> MATERIAL PROVIDED
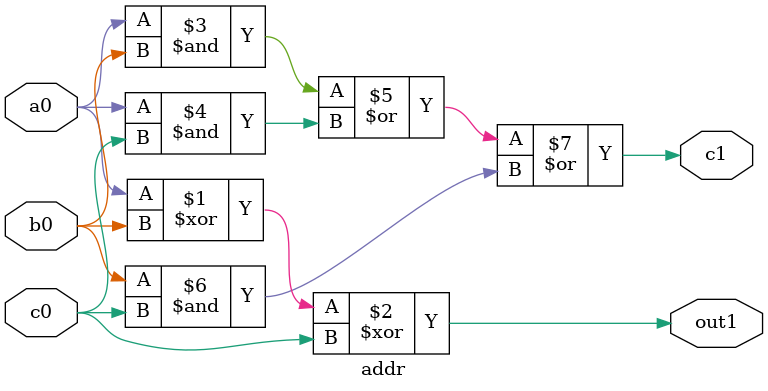
<source format=v>
`timescale 1ns / 1ps


module addr(
    input a0,
    input b0,
    input c0,
    output out1,
    output c1
    );
    
    assign out1 = a0^b0^c0;
    assign c1 = ((a0&b0)|(a0&c0)|(b0&c0));
endmodule

</source>
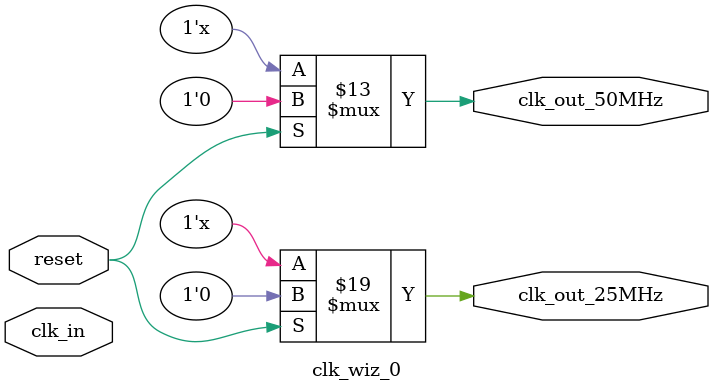
<source format=v>
module clk_wiz_0 (

    input wire clk_in,
    input wire reset,

    output reg clk_out_25MHz,   
    output reg clk_out_50MHz  
    
);

    localparam DIV_CLK_0 = 4; //  25MHz
    localparam DIV_CLK_1 = 2; //  50MHz
    
    reg[2:0] counter_0;
    reg[2:0] counter_1;
    
    initial begin
        clk_out_25MHz = 0;
        clk_out_50MHz = 0;

        counter_0 = 0;
        counter_1 = 0;
    end

    always @(clk_in) begin
     
        if (reset) begin
            counter_0 <= 0;
            counter_1 <= 0;
            clk_out_25MHz <= 0;
            clk_out_50MHz <= 0;
        end

        else begin

            if (counter_0 == DIV_CLK_0) begin
                counter_0 <= 1;
                clk_out_25MHz <= ~clk_out_25MHz;
            end

            else begin
                counter_0 <= counter_0 + 1;
            end


            if (counter_1 == DIV_CLK_1) begin
                counter_1 <= 1;
                clk_out_50MHz <= ~clk_out_50MHz;
            end
        
            else begin
                counter_1 <= counter_1 + 1;
            end

        end

    end

endmodule


</source>
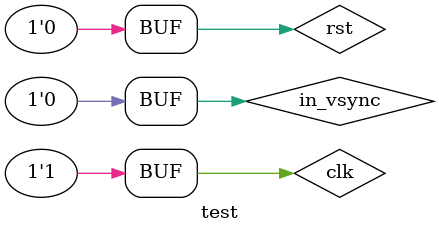
<source format=v>
`timescale 1ns / 1ps


module test;

localparam VIDEO_WIDTH = 1280;
localparam VIDEO_DATA_WIDTH = 8;
    
    reg in_active;
    reg in_hsync;
    reg in_vsync;
    reg [VIDEO_DATA_WIDTH - 1 : 0]   in_data;
    reg clk;
    reg rst;
    wire out_active;
    wire out_hsync;
    wire out_vsync;
    wire  [VIDEO_DATA_WIDTH - 1 : 0]   out_data;
//    wire [71:0] out_data1;
    reg [31 : 0]                      count;

avg_filter avg_filter_0_0(
    .in_active(in_active),
    .in_hsync(in_hsync),
    .in_vsync(in_vsync),
    .in_data(in_data),
    .clk(clk),
    .rst(rst),
    .out_active(out_active),
    .out_hsync(out_hsync),
    .out_vsync(out_vsync),
    .out_data(out_data),
//    .out_data1(out_data1)
    );
   
    initial begin
        in_active <= 1'h0;
        in_hsync <= 1'b0;
        in_data <= 8'h0;
        clk <= 1'b0;
        count <= 32'h0;
        in_vsync <= 0;
        rst <= 0;
    end
    
     parameter PERIOD = 10;
     always begin
         clk <= 1'b0;
         #(PERIOD/2); 
         clk <= 1'b1;
         #(PERIOD/2);
     end

    always@(posedge clk)
    begin
        count <= count + 1'b1;
    end
    
    always@(posedge clk)
    begin
        case(count)
            31'd100,
            31'd1480,
            31'd2860,
            31'd4240:
            begin
                in_active <= 1'h1;
                in_hsync <= 1'h1;
            end
            31'd1380,
            31'd2760,
            31'd4140,
            31'd5520:
            begin
                in_active <= 1'h0;
                in_hsync <= 1'h0;
            end
            default:
            begin
                in_active <= in_active;
                in_hsync <= in_hsync;
            end
        endcase
    end
    
    always@(posedge clk)
    begin
        in_data <= in_data + 1'b1;
    end

endmodule

</source>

> REQUIRED WORK
Word for word, restate all of the records. Exclude the pictures.

> RESPONSE TO THIS EXERCISE
<source format=v>
`timescale 1ns / 1ps


module addr(
    input a0,
    input b0,
    input c0,
    output out1,
    output c1
    );
    
    assign out1 = a0^b0^c0;
    assign c1 = ((a0&b0)|(a0&c0)|(b0&c0));
endmodule

</source>
<source format=v>
module clk_wiz_0 (

    input wire clk_in,
    input wire reset,

    output reg clk_out_25MHz,   
    output reg clk_out_50MHz  
    
);

    localparam DIV_CLK_0 = 4; //  25MHz
    localparam DIV_CLK_1 = 2; //  50MHz
    
    reg[2:0] counter_0;
    reg[2:0] counter_1;
    
    initial begin
        clk_out_25MHz = 0;
        clk_out_50MHz = 0;

        counter_0 = 0;
        counter_1 = 0;
    end

    always @(clk_in) begin
     
        if (reset) begin
            counter_0 <= 0;
            counter_1 <= 0;
            clk_out_25MHz <= 0;
            clk_out_50MHz <= 0;
        end

        else begin

            if (counter_0 == DIV_CLK_0) begin
                counter_0 <= 1;
                clk_out_25MHz <= ~clk_out_25MHz;
            end

            else begin
                counter_0 <= counter_0 + 1;
            end


            if (counter_1 == DIV_CLK_1) begin
                counter_1 <= 1;
                clk_out_50MHz <= ~clk_out_50MHz;
            end
        
            else begin
                counter_1 <= counter_1 + 1;
            end

        end

    end

endmodule


</source>
<source format=v>
`timescale 1ns / 1ps


module test;

localparam VIDEO_WIDTH = 1280;
localparam VIDEO_DATA_WIDTH = 8;
    
    reg in_active;
    reg in_hsync;
    reg in_vsync;
    reg [VIDEO_DATA_WIDTH - 1 : 0]   in_data;
    reg clk;
    reg rst;
    wire out_active;
    wire out_hsync;
    wire out_vsync;
    wire  [VIDEO_DATA_WIDTH - 1 : 0]   out_data;
//    wire [71:0] out_data1;
    reg [31 : 0]                      count;

avg_filter avg_filter_0_0(
    .in_active(in_active),
    .in_hsync(in_hsync),
    .in_vsync(in_vsync),
    .in_data(in_data),
    .clk(clk),
    .rst(rst),
    .out_active(out_active),
    .out_hsync(out_hsync),
    .out_vsync(out_vsync),
    .out_data(out_data),
//    .out_data1(out_data1)
    );
   
    initial begin
        in_active <= 1'h0;
        in_hsync <= 1'b0;
        in_data <= 8'h0;
        clk <= 1'b0;
        count <= 32'h0;
        in_vsync <= 0;
        rst <= 0;
    end
    
     parameter PERIOD = 10;
     always begin
         clk <= 1'b0;
         #(PERIOD/2); 
         clk <= 1'b1;
         #(PERIOD/2);
     end

    always@(posedge clk)
    begin
        count <= count + 1'b1;
    end
    
    always@(posedge clk)
    begin
        case(count)
            31'd100,
            31'd1480,
            31'd2860,
            31'd4240:
            begin
                in_active <= 1'h1;
                in_hsync <= 1'h1;
            end
            31'd1380,
            31'd2760,
            31'd4140,
            31'd5520:
            begin
                in_active <= 1'h0;
                in_hsync <= 1'h0;
            end
            default:
            begin
                in_active <= in_active;
                in_hsync <= in_hsync;
            end
        endcase
    end
    
    always@(posedge clk)
    begin
        in_data <= in_data + 1'b1;
    end

endmodule

</source>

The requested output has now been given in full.